The Distributed ASCI Supercomputer (DAS)
The DAS is a six-cluster computer-science infrastructure funded by NWO (the Dutch National Science Foundation) and installed and maintained by the ASCI Research School. One of the clusters is located at TU Delft. The DAS is very important for the research of the PDS group. The KOALA scheduler has been developed for and installed on the DAS.
Infrastructure Virtualization for e-Science (IV-e, part of the national Dutch COMMIT programme, 2011-2017).
This project is a sequel to the VL-e project (see below) on resource management, e-Science applications, workflows and data management in large-scale distributed computing systems such as clouds. The two research topics of the PDS group in this project are further development of the KOALA scheduler and application-specific scheduling. In particular, we currently focus on scheduling data-intensive frameworks such as MapReduce and workflow scheduling.
PhD students: Bogdan Ghit and Alexey Ilyuskin
GUARD-G: Guaranteed Delivery in Grids (2007-2012)
The goal of this project on grid computing is to design and analyze techniques for delivering guaranteed service to applications in grids. The GUARD-G project is part of the GLANCE programme funded by NWO, and is performed jointly with Leiden University.
PhD student: Nezih Yigitbasi
Postdoc: Hashim Mohamed
ALEA: Handling Uncertainties in Large-Scale Distributed Systems (2009-2010)
The goal of ALEAE is to provide models and algorithmic solutions in the field of resource management that cope with uncertainties in large-scale distributed systems. ALEAE is a joint project of Delft University of Technology, INRIA in France, Osaka University in Japan, and the Zuse Institute in Berlin, Germany. One of the main achievements of the ALEAE project is the Failure Trace Archive (FTA), which is a centralized public repository of availability traces of parallel and distributed systems, and tools for their analysis. The purpose of this archive is to facilitate the design, validation, and comparison of fault-tolerant models and algorithms.
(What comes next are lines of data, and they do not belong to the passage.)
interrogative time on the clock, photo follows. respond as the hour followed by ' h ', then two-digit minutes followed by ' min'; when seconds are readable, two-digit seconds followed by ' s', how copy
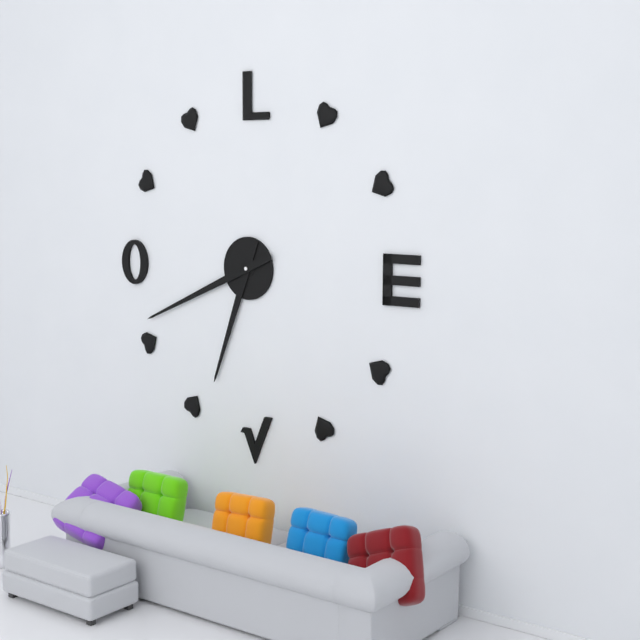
6 h 41 min
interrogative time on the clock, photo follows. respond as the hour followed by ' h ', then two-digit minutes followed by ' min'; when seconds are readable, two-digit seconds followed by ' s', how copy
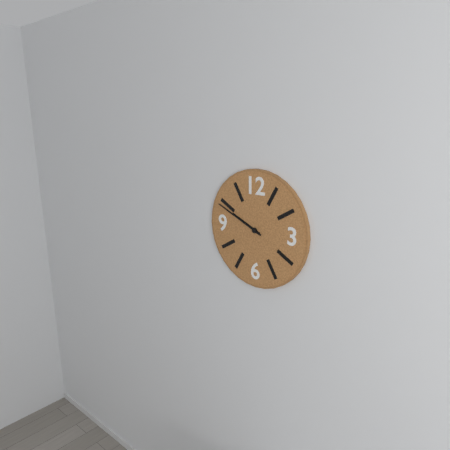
9 h 49 min
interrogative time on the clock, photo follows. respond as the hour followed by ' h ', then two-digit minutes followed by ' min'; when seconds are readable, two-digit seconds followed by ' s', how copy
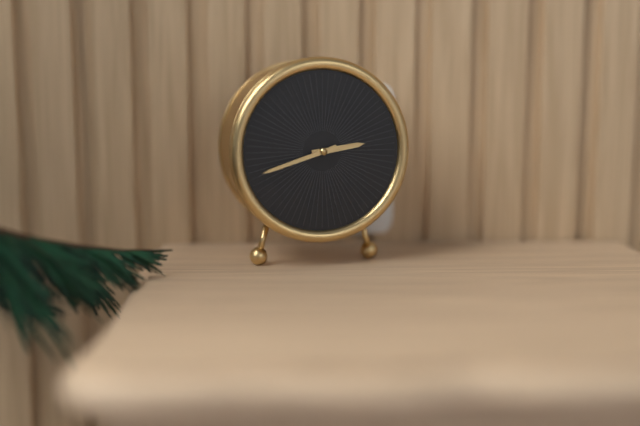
2 h 42 min
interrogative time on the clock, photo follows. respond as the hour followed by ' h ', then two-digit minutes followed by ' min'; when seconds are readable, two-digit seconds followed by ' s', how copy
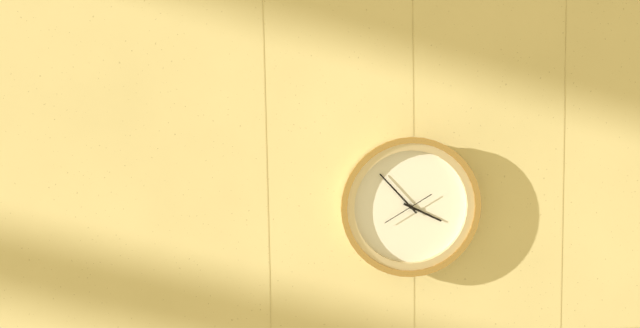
3 h 53 min
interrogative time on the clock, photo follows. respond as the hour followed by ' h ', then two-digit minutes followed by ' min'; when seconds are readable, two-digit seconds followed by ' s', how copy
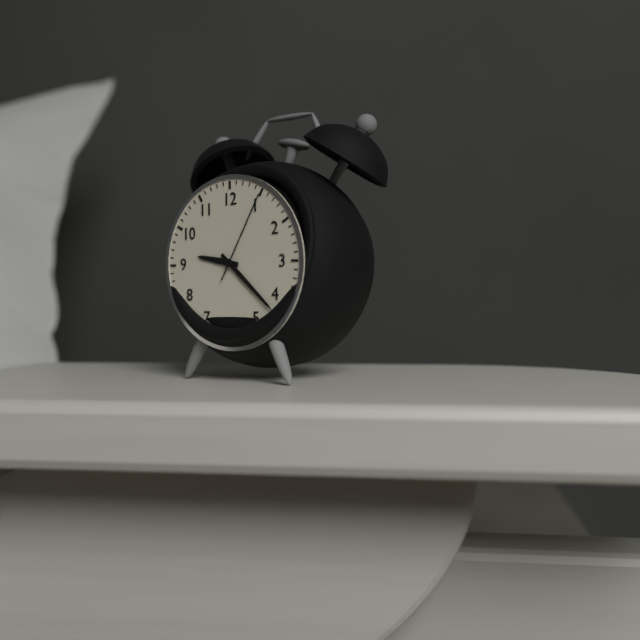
9 h 22 min 05 s
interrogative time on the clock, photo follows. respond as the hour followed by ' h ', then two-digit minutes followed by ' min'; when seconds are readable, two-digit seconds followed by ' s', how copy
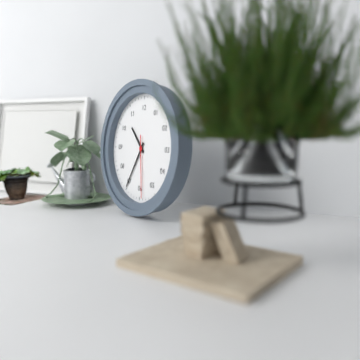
10 h 35 min 29 s
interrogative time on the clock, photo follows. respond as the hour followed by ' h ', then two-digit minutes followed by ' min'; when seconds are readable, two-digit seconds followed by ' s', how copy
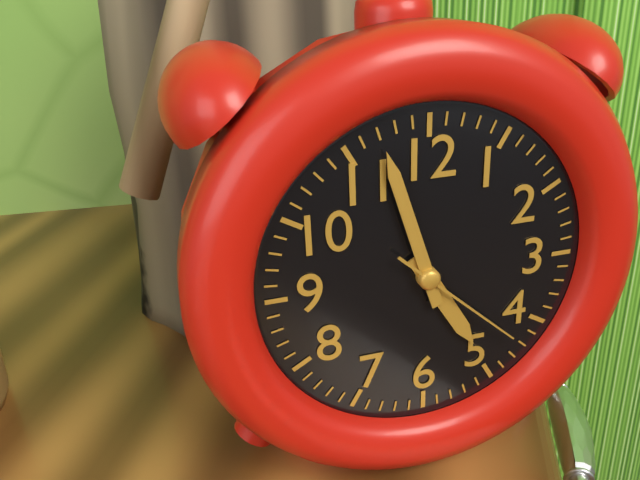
4 h 57 min 22 s
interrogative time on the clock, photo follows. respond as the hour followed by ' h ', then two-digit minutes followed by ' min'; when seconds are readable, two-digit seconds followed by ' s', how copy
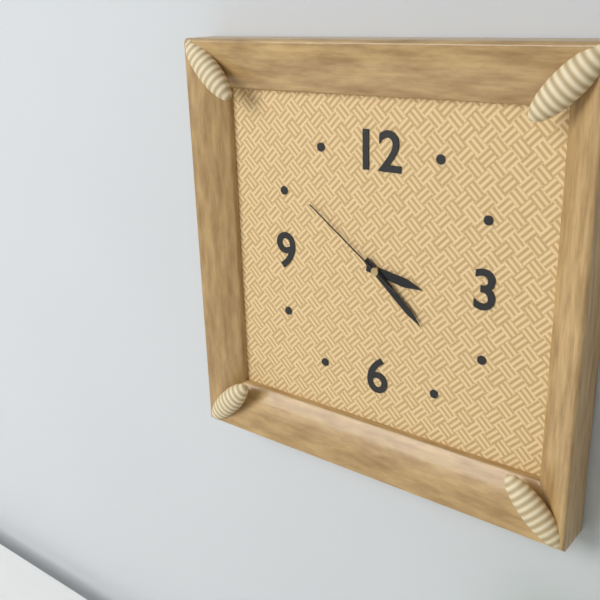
3 h 22 min 51 s
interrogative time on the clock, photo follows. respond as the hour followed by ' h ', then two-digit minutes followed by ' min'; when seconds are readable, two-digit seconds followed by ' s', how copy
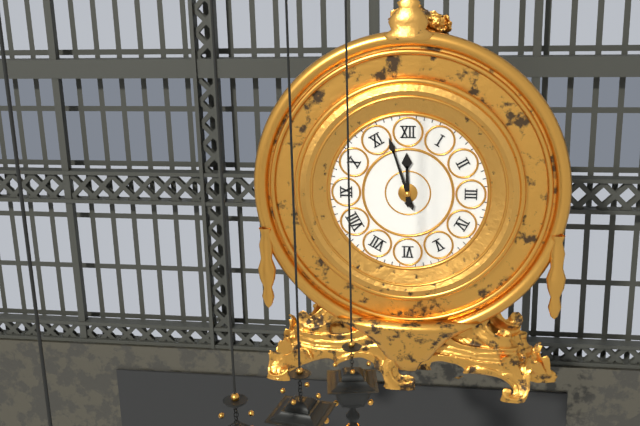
11 h 57 min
Virtual Laboratory for e-Science (2004-2010)
In the Dutch national project Virtual Lab for e-Science (VL-e), we focus on resource management, scheduling, and performance analysis in grids. In particular, we study the management and scheduling of jobs that require co-allocation, that is, the simultaneous allocation of resources (processors, data, etc.) in multiple subsystems making up a grid. For this purpose, we have designed and implemented the KOALA grid scheduler.
PhD students: Alexandru Iosup and Ozan Sonmez
Postdocs: Alexandru Iosup, Ozan Sonmez and Hashim Mohamed
CoreGRID (2004-2008)
CoreGRID is a Network of Excellence of the European Union in grid computing, with 42 participating universities and public research institutes in Europe. CoreGRID is divided into six work packages or so-called virtual institutes. One of these is the virtual institute on Resource Management and Scheduling, in which the PDS group participates.
Condor (1992-2996)
In this project on grid computing, we focused on resource management across multiple sites. In particular, we designed and implemented the flocking mechanism in Condor for load sharing and job migration across different Condor pools, in cooperation with the main designer of the Condor system, Miron Livny of the University of Wisconsin at Madison.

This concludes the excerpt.